We are midway through the Easter Season. If you are following the daily readings for the Eucharist, you will notice that we are also midway through the Acts of the Apostles. St. Luke's attention in this book of the Christian Scriptures now shifts to the preaching and missionary efforts of St. Paul. Today's passage clearly indicates that while St. Paul is known as the Apostle to the Gentiles, he began as Jesus and the other disciples did; namely, preaching to the children of Abraham. Several times in his own writings, St. Paul indicates that he had hoped that the fact that many Gentiles were converted to Christianity would be an incentive to the Jews to do so as well. While many did in fact come to believe, there remained those who simply could not accept that Jesus was the Messiah for whom they had been waiting.

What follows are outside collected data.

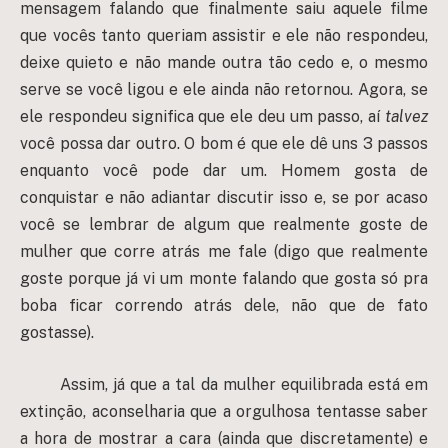
mensagem falando que finalmente saiu aquele filme
que vocês tanto queriam assistir e ele não respondeu,
deixe quieto e não mande outra tão cedo e, o mesmo
serve se você ligou e ele ainda não retornou. Agora, se
ele respondeu significa que ele deu um passo, aí
talvez
você possa dar outro. O bom é que ele dê uns 3 passos
enquanto você pode dar um. Homem gosta de
conquistar e não adiantar discutir isso e, se por acaso
você se lembrar de algum que realmente goste de
mulher que corre atrás me fale (digo que realmente
goste porque já vi um monte falando que gosta só pra
boba ficar correndo atrás dele, não que de fato
gostasse).
Assim, já que a tal da mulher equilibrada está em
extinção, aconselharia que a orgulhosa tentasse saber
a hora de mostrar a cara (ainda que discretamente) e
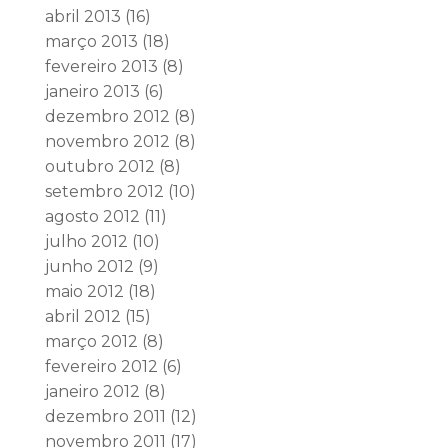
abril 2013
(16)
março 2013
(18)
fevereiro 2013
(8)
janeiro 2013
(6)
dezembro 2012
(8)
novembro 2012
(8)
outubro 2012
(8)
setembro 2012
(10)
agosto 2012
(11)
julho 2012
(10)
junho 2012
(9)
maio 2012
(18)
abril 2012
(15)
março 2012
(8)
fevereiro 2012
(6)
janeiro 2012
(8)
dezembro 2011
(12)
novembro 2011
(17)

This reminds us that while faith is a gift, we must be willing to cooperate with the gift-giver. The Gospels record that even the disciples of Jesus struggled to accept the message that Jesus preached. In many ways they were being asked to accept a completely different way of thinking about God's promises. Accepting Jesus meant that they had to abandon much of their history and their heritage, even the rituals of their Temple. Those of us who have lived through the many changes that were initiated by Vatican II will remember the great resistance to change that many in the Church found very difficult, indeed, still find difficult. If these changes, which were not as dramatic as the Jews were asked to make, were difficult, think of how difficult it must have been for the Jews to accept the notion that this lowly carpenter from Nazareth was the fulfillment of all they had been promised.

Change is never easy. Yet this is exactly what the Gospel is all about – conversion, change. Just as every human being physically changes, perhaps imperceptibly, every day of our lives, our spiritual lives must also change as well. This is precisely why we pore over the Scriptures year after year, each time discovering new insights and our own growing edge.